*Exercise goal*
In the data that follows, how many lines contain the word "CROSS"? Give only that number.

══ Records for the task

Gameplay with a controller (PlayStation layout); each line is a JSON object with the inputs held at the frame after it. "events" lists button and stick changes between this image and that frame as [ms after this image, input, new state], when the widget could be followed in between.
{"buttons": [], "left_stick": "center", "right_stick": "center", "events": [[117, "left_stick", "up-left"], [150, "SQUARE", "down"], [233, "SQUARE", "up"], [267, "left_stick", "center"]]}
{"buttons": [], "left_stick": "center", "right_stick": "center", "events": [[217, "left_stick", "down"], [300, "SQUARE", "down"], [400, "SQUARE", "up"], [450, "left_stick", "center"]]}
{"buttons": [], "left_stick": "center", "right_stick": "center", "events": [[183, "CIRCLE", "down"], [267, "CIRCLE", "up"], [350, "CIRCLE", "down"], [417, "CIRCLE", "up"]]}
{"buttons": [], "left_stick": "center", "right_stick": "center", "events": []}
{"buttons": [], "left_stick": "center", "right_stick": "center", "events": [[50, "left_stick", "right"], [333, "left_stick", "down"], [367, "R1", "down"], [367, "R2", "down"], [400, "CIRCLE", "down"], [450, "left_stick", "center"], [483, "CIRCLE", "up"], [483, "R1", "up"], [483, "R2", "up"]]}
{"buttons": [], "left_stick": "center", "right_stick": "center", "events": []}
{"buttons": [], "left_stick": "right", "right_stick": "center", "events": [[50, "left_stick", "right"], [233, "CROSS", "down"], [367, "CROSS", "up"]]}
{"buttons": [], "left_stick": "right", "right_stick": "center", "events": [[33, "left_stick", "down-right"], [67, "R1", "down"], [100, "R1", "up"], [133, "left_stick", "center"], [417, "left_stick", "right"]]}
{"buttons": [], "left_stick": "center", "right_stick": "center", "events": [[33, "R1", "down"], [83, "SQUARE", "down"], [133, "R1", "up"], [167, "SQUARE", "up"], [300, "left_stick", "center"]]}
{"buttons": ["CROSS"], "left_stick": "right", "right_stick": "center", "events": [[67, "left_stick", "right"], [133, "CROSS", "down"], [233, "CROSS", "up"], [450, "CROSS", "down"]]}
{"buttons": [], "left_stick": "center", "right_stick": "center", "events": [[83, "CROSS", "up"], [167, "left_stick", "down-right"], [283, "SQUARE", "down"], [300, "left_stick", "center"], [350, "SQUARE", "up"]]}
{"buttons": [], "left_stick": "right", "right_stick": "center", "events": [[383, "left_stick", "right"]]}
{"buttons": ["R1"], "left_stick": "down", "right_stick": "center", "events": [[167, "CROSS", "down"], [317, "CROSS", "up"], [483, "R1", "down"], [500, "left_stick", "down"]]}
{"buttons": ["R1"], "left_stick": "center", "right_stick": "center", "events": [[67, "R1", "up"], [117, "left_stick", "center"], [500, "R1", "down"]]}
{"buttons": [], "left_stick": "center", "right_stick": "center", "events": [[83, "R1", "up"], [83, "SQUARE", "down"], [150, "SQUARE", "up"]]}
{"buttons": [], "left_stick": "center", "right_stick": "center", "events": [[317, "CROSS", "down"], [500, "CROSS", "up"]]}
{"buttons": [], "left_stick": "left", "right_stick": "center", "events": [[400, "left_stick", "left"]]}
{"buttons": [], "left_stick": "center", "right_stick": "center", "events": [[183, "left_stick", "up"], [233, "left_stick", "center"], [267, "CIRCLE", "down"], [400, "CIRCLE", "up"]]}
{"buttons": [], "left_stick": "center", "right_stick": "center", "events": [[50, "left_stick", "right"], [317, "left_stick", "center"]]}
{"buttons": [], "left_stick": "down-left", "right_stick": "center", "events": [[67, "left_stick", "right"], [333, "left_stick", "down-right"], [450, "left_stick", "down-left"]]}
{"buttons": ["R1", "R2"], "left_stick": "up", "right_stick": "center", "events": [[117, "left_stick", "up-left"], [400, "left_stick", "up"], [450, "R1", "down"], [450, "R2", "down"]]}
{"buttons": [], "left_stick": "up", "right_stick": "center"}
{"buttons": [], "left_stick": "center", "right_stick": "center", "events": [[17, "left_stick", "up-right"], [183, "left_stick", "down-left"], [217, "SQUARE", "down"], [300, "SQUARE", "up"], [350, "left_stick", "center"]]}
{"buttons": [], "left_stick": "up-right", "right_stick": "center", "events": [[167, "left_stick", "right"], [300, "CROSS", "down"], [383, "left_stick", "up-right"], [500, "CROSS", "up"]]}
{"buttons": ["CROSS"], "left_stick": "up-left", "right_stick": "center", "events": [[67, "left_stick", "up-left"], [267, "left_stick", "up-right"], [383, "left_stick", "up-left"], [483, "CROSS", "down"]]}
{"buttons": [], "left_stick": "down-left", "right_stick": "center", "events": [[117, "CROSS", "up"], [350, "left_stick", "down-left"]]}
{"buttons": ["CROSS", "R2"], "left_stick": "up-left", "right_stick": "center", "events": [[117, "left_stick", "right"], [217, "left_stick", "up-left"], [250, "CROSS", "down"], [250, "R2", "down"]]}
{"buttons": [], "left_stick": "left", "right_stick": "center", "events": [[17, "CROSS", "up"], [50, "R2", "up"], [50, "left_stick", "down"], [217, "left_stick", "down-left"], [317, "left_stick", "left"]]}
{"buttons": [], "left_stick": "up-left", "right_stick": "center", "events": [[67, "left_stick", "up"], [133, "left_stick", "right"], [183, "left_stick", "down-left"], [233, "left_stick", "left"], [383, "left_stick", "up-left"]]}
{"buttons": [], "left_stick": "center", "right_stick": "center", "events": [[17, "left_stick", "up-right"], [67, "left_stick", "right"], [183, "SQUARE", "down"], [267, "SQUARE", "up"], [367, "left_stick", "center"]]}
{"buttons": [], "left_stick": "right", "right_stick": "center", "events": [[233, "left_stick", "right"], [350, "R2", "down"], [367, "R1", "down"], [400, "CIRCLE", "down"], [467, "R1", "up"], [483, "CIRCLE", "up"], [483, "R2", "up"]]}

════

*Reply to the task*
10